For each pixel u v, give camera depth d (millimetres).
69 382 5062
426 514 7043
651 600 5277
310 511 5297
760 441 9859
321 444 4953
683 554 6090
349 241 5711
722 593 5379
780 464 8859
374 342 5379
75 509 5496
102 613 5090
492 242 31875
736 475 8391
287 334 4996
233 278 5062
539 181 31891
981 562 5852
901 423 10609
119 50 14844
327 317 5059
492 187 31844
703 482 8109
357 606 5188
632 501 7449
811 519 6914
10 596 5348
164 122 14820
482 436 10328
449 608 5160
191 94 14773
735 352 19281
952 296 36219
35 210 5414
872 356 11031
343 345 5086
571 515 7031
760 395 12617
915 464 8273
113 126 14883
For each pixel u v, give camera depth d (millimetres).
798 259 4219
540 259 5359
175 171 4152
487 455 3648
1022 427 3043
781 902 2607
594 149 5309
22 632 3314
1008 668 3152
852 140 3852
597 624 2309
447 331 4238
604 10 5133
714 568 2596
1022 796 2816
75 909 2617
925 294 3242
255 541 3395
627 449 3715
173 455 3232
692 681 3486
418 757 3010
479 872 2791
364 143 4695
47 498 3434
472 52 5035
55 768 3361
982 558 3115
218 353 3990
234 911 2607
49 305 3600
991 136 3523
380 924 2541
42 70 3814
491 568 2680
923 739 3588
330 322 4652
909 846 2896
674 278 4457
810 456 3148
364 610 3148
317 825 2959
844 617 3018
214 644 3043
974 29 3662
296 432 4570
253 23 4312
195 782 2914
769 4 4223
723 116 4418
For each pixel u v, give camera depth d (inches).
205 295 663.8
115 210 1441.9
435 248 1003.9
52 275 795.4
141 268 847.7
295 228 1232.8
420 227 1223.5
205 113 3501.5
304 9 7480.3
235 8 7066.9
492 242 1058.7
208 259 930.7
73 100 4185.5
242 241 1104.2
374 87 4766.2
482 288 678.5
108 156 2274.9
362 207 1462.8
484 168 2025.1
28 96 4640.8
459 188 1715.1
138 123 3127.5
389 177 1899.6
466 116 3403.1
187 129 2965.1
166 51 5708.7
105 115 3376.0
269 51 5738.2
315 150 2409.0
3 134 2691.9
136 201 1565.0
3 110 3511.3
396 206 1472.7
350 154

****

TASK STATEMENT: What you return must match the records above exactly, line for line.

EXPECTED OUTPUT:
For each pixel u v, give camera depth d (millimetres).
69 382 5062
426 514 7043
651 600 5277
310 511 5297
760 441 9859
321 444 4953
683 554 6090
349 241 5711
722 593 5379
780 464 8859
374 342 5379
75 509 5496
102 613 5090
492 242 31875
736 475 8391
287 334 4996
233 278 5062
539 181 31891
981 562 5852
901 423 10609
119 50 14844
327 317 5059
492 187 31844
703 482 8109
357 606 5188
632 501 7449
811 519 6914
10 596 5348
164 122 14820
482 436 10328
449 608 5160
191 94 14773
735 352 19281
952 296 36219
35 210 5414
872 356 11031
343 345 5086
571 515 7031
760 395 12617
915 464 8273
113 126 14883
For each pixel u v, give camera depth d (millimetres).
798 259 4219
540 259 5359
175 171 4152
487 455 3648
1022 427 3043
781 902 2607
594 149 5309
22 632 3314
1008 668 3152
852 140 3852
597 624 2309
447 331 4238
604 10 5133
714 568 2596
1022 796 2816
75 909 2617
925 294 3242
255 541 3395
627 449 3715
173 455 3232
692 681 3486
418 757 3010
479 872 2791
364 143 4695
47 498 3434
472 52 5035
55 768 3361
982 558 3115
218 353 3990
234 911 2607
49 305 3600
991 136 3523
380 924 2541
42 70 3814
491 568 2680
923 739 3588
330 322 4652
909 846 2896
674 278 4457
810 456 3148
364 610 3148
317 825 2959
844 617 3018
214 644 3043
974 29 3662
296 432 4570
253 23 4312
195 782 2914
769 4 4223
723 116 4418
For each pixel u v, give camera depth d (inches).
205 295 663.8
115 210 1441.9
435 248 1003.9
52 275 795.4
141 268 847.7
295 228 1232.8
420 227 1223.5
205 113 3501.5
304 9 7480.3
235 8 7066.9
492 242 1058.7
208 259 930.7
73 100 4185.5
242 241 1104.2
374 87 4766.2
482 288 678.5
108 156 2274.9
362 207 1462.8
484 168 2025.1
28 96 4640.8
459 188 1715.1
138 123 3127.5
389 177 1899.6
466 116 3403.1
187 129 2965.1
166 51 5708.7
105 115 3376.0
269 51 5738.2
315 150 2409.0
3 134 2691.9
136 201 1565.0
3 110 3511.3
396 206 1472.7
350 154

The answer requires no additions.